**THE TASK**
Copy every record exactly, leaving the pictures out.

[Collected data]
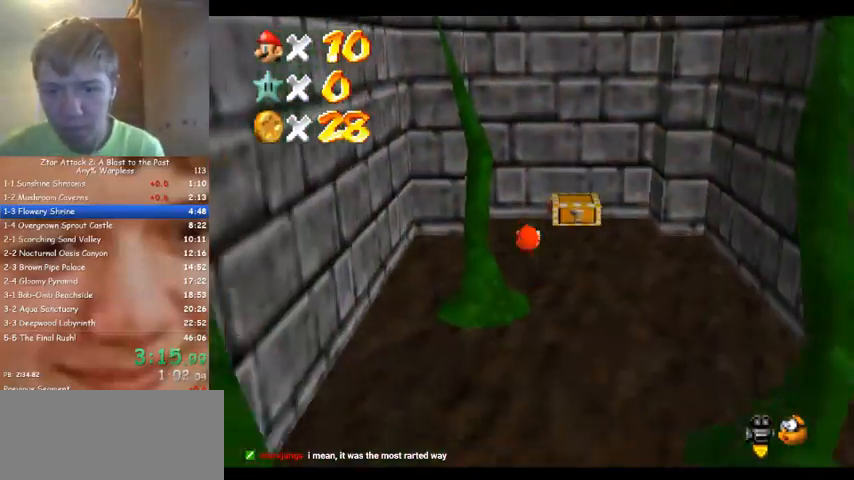
{"buttons": [], "left_stick": "right", "events": [[33, "left_stick", "down-right"], [100, "left_stick", "down"], [233, "left_stick", "up"], [467, "left_stick", "right"]]}
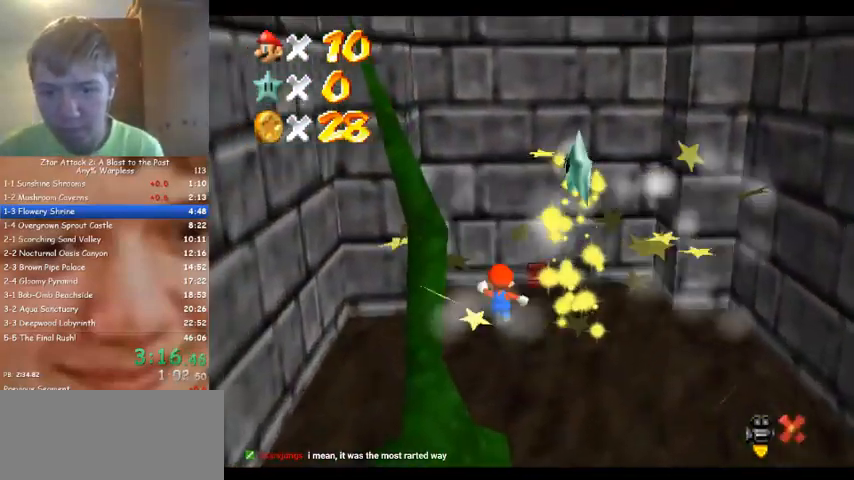
{"buttons": [], "left_stick": "right", "events": [[100, "left_stick", "left"], [400, "left_stick", "right"]]}
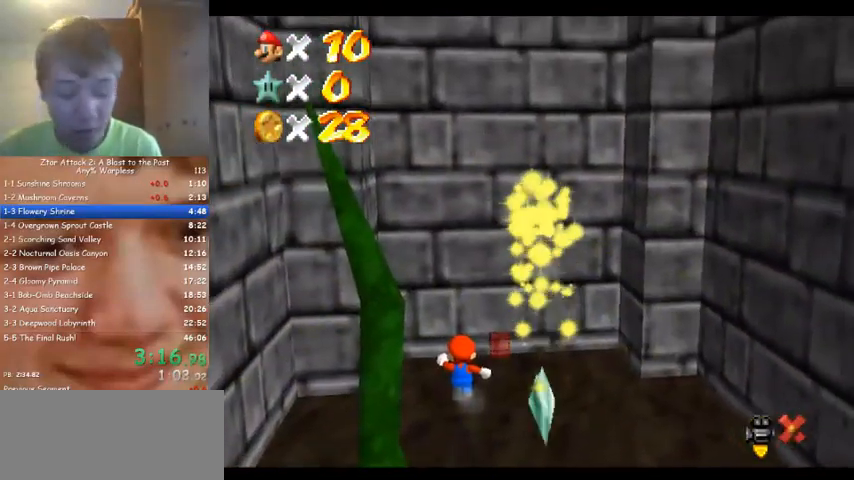
{"buttons": [], "left_stick": "right", "events": [[67, "left_stick", "center"], [400, "left_stick", "right"]]}
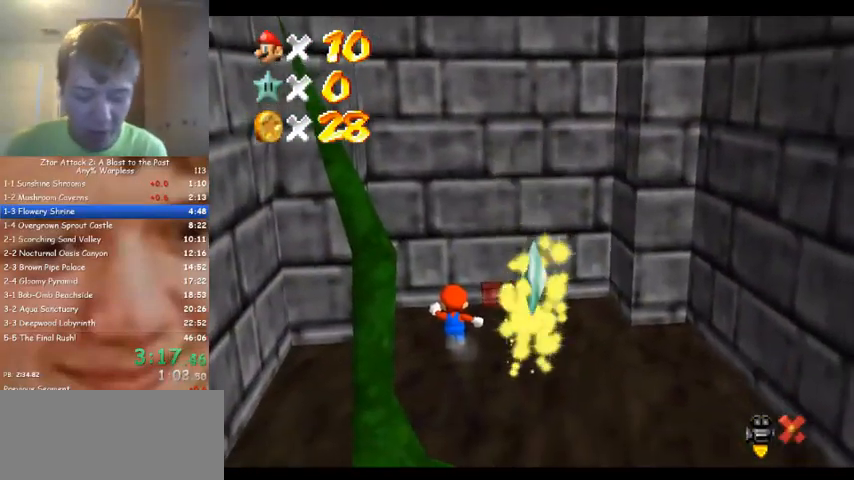
{"buttons": [], "left_stick": "center", "events": [[67, "left_stick", "center"]]}
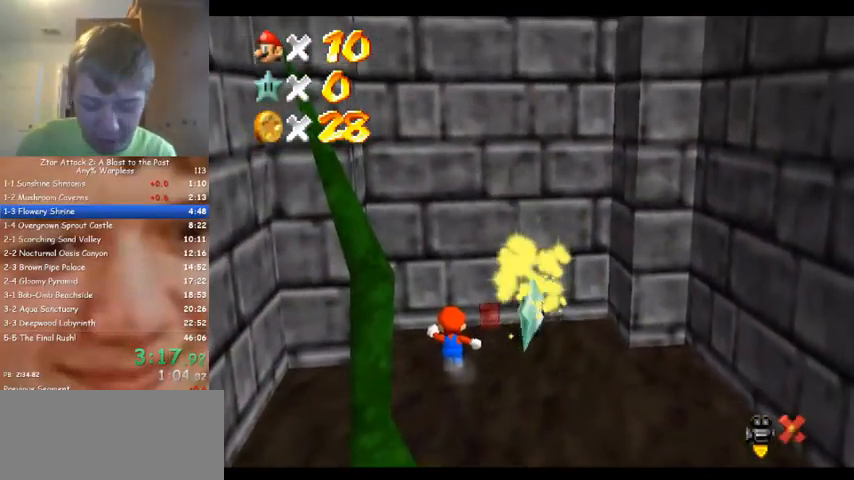
{"buttons": [], "left_stick": "up-right", "events": [[300, "left_stick", "up-right"]]}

**OUTPUT**
{"buttons": [], "left_stick": "right", "events": [[33, "left_stick", "down-right"], [100, "left_stick", "down"], [233, "left_stick", "up"], [467, "left_stick", "right"]]}
{"buttons": [], "left_stick": "right", "events": [[100, "left_stick", "left"], [400, "left_stick", "right"]]}
{"buttons": [], "left_stick": "right", "events": [[67, "left_stick", "center"], [400, "left_stick", "right"]]}
{"buttons": [], "left_stick": "center", "events": [[67, "left_stick", "center"]]}
{"buttons": [], "left_stick": "up-right", "events": [[300, "left_stick", "up-right"]]}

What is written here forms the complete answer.